The pipeline can be generally broken down into the following steps:
- Alignment
- Pre-processing
- Results output a. Display files b. Called Peaks c. FindMotifsGenome
Alignment bwa-aln / bwa-sampe are used to align each lane’s reads from a given library. In this example, the libraries have been run over four sequencing lanes. Each lane’s resulting sam files are then sorted using picard-tools SortSam, and then the lanes merged into a single bam file, retaining lane information in the readgroup tags. Note: The use of bwa aln / bwa sampe is a preference which has been carried over from the BEAGle pipeline from the epigenetics group at the BROAD institute. A functionally equivalent snakefile has been created using bwa mem, which can be included in the ATACseq snakefile in-place of the bwa aln snakefile if preferred. Note: These steps are identical to those in ATAC-seq pipeline (they use the same alignment snakefile)
Pre-processing The libraries’ bam files are run through picard-tools MarkDuplicates to flag PCR and optical duplicates. These duplicate-marked bam files are then indexed and pruned using samtools. The pruning step is used to only include properly paired reads on the autosomes & sex chromosomes, and exclude unmapped reads, non-primary alignments, PCR/Optical duplicates, & supplementary alignments. Note: The above are identical to those in the ATAC-seq pipeline. The next pre-processing steps are unique to the ChIP-seq pipeline. The pruned bam files are then name-sorted so that pairs of reads are adjacent in the files. This is needed for the next step – X0 pair filtering – which uses a threshold of the X0 bam tag (roughly represents uniqueness of alignment) in each read in the pair, and discards the pair if both reads exceed the threshold. Note: The X0 pair filtering script is flexible in both the numeric threshold and in how the decision to discard a pair is made (e.g. can also discard pair if only one in the pair exceeds threshold) These X0-pair-filtered bam files are then sorted by coordinates and indexed using samtools. Once this is complete, we have successfully pre-processed bam files for both the input and the ChIP. Downstream peak-calling and motif-finding steps are performed with the Homer suite, which uses its own TagDirectory inputs for many of its processing steps. Therefore, these pre-processed bams are each fed into Homer MakeTagDirectory.pl to create tag directories required for Homer.

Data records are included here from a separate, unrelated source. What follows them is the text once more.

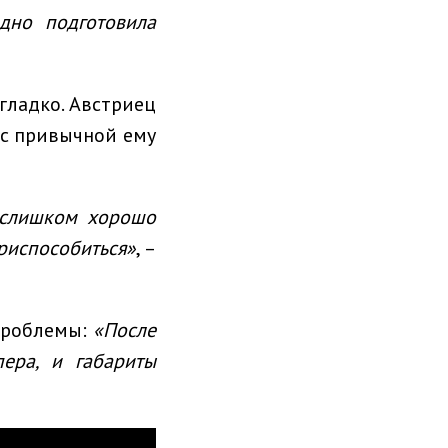
дно подготовила
гладко. Австриец
 с привычной ему
 слишком хорошо
приспособиться»
, –
 проблемы:
«После
ера, и габариты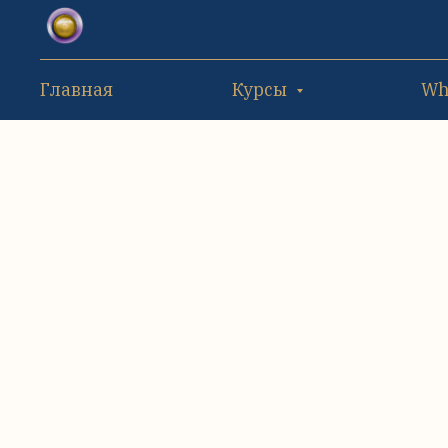
Главная
Курсы
Wh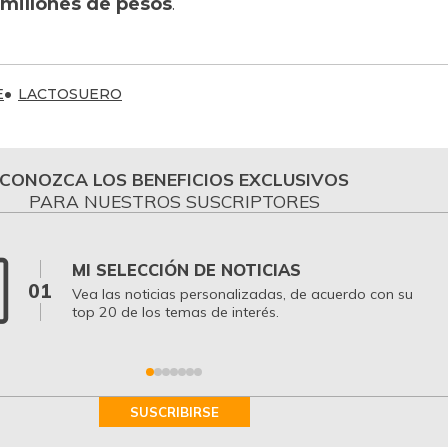
millones de pesos
.
E
LACTOSUERO
CONOZCA LOS BENEFICIOS EXCLUSIVOS
PARA NUESTROS SUSCRIPTORES
MI SELECCIÓN DE NOTICIAS
01
Vea las noticias personalizadas, de acuerdo con su
top 20 de los temas de interés.
SUSCRIBIRSE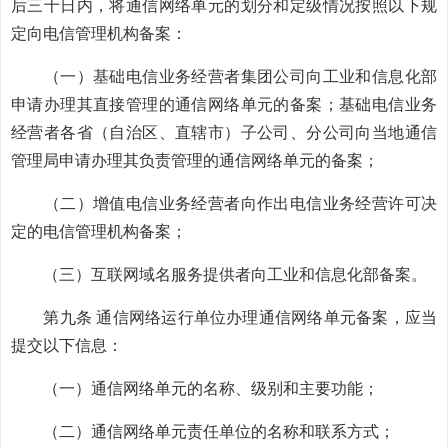
后三十日内，将通信网络单元的划分和定级情况按照以下规
定向电信管理机构备案：
（一）基础电信业务经营者集团公司向工业和信息化部
申请办理其直接管理的通信网络单元的备案；基础电信业务
经营者各省（自治区、直辖市）子公司、分公司向当地通信
管理局申请办理其负责管理的通信网络单元的备案；
（二）增值电信业务经营者向作出电信业务经营许可决
定的电信管理机构备案；
（三）互联网域名服务提供者向工业和信息化部备案。
第九条 通信网络运行单位办理通信网络单元备案，应当
提交以下信息：
（一）通信网络单元的名称、级别和主要功能；
（二）通信网络单元责任单位的名称和联系方式；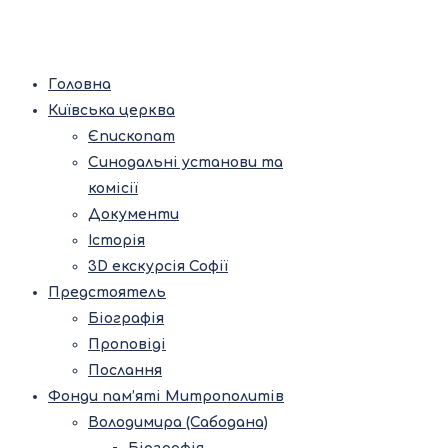
Головна
Київська церква
Єпископат
Синодальні установи та
комісії
Документи
Історія
3D екскурсія Софії
Предстоятель
Біографія
Проповіді
Послання
Фонди пам’яті Митрополитів
Володимира (Сабодана)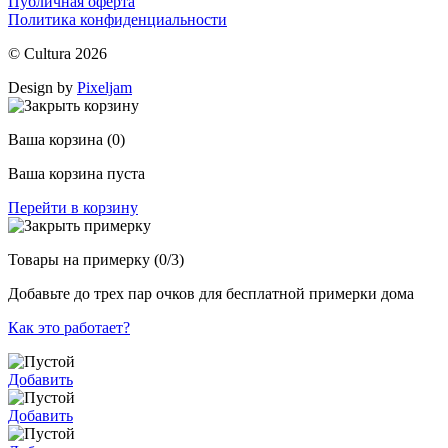
Публичная оферта
Политика конфиденциальности
© Cultura 2026
Design by
Pixeljam
Ваша корзина
(0)
Ваша корзина пуста
Перейти в корзину
Товары на примерку
(0/3)
Добавьте до трех пар очков для бесплатной примерки дома
Как это работает?
Добавить
Добавить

Display file generation To create BigWig display files, igvtools count is first used to create .wig files from the pre-processed bams. These are fed into UCSC’s wigToBigWig command-line tool to create BigWigs which can be displayed in a genome browser. Note: these steps are also used in the ATAC-seq pipeline. Note: Igvtools has the option of producing either .wig or .tdf outputs. Keeping igvtools run settings constant, either format should produce equivalent display results.

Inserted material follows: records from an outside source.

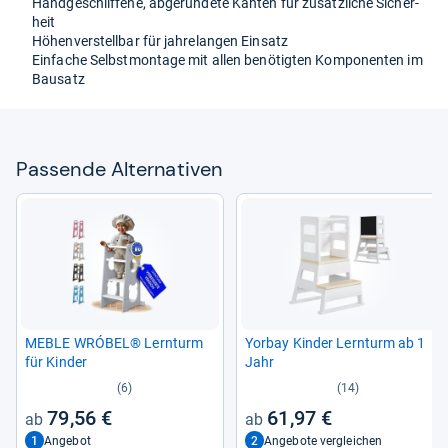
Hand­ge­schlif­fene, abge­run­dete Kan­ten für zusätz­li­che Sicher­
heit
Höhen­ver­stell­bar für jah­re­lan­gen Ein­satz
Ein­fa­che Selbst­mon­tage mit allen benö­tig­ten Kom­po­nen­ten im
Bau­satz
Pas­sende Alter­na­ti­ven
MEBLE WRÓ­BEL® Lern­turm
Yor­bay Kin­der Lern­turm ab 1
für Kin­der
Jahr
(6)
(14)
79,56 €
61,97 €
1
2
Angebot
Angebote vergleichen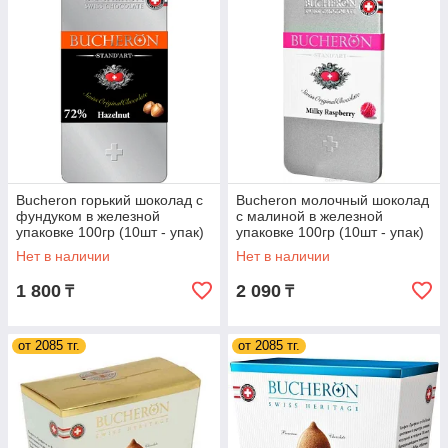
Bucheron горький шоколад с
Bucheron молочный шоколад
фундуком в железной
с малиной в железной
упаковке 100гр (10шт - упак)
упаковке 100гр (10шт - упак)
Нет в наличии
Нет в наличии
1 800
2 090
₸
₸
от 2085 тг.
от 2085 тг.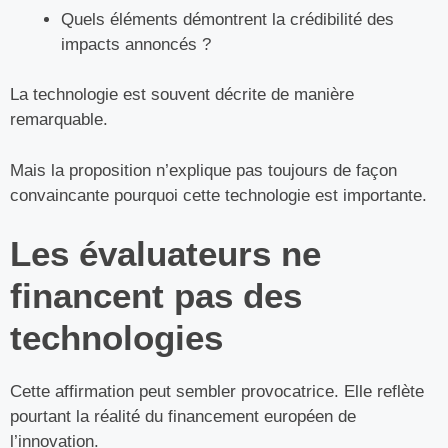
Quels éléments démontrent la crédibilité des
impacts annoncés ?
La technologie est souvent décrite de manière
remarquable.
Mais la proposition n’explique pas toujours de façon
convaincante pourquoi cette technologie est importante.
Les évaluateurs ne
financent pas des
technologies
Cette affirmation peut sembler provocatrice. Elle reflète
pourtant la réalité du financement européen de
l’innovation.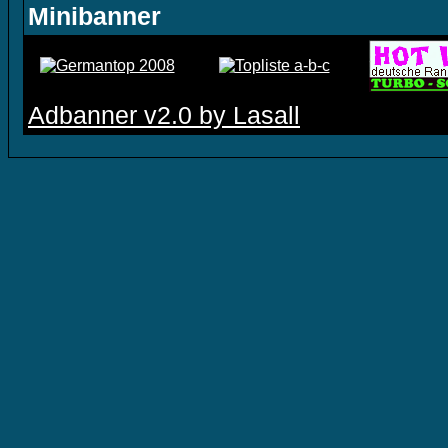
Minibanner
Adbanner v2.0 by Lasall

Peak calling Homer findPeaks is used for peak-calling. Homer findPeaks uses the tag directories for both the ChIP-seq library and the input library in combination to call peaks on the ChIP-seq experiment. Homer outputs the peak calls in its own .hpeaks format. In order to filter the peaks against blacklist regions, the hpeak file is converted to the standard .bed format using Homer’s pos2bed script. This bed file is then filtered against a blacklist file using bedtools intersect. Finally, the filtered bed file is used to filter the original .hpeaks file using the keepBedEntriesInHpeaks.py script. This allows compatibility with downstream Homer utilities such as findMotifsGenome. Note: blacklists are sourced from http://mitra.stanford.edu/kundaje/akundaje/release/blacklists/
Motif analysis findMotifsGenome is run using the called peaks to find over-represented motifs within the peak regions.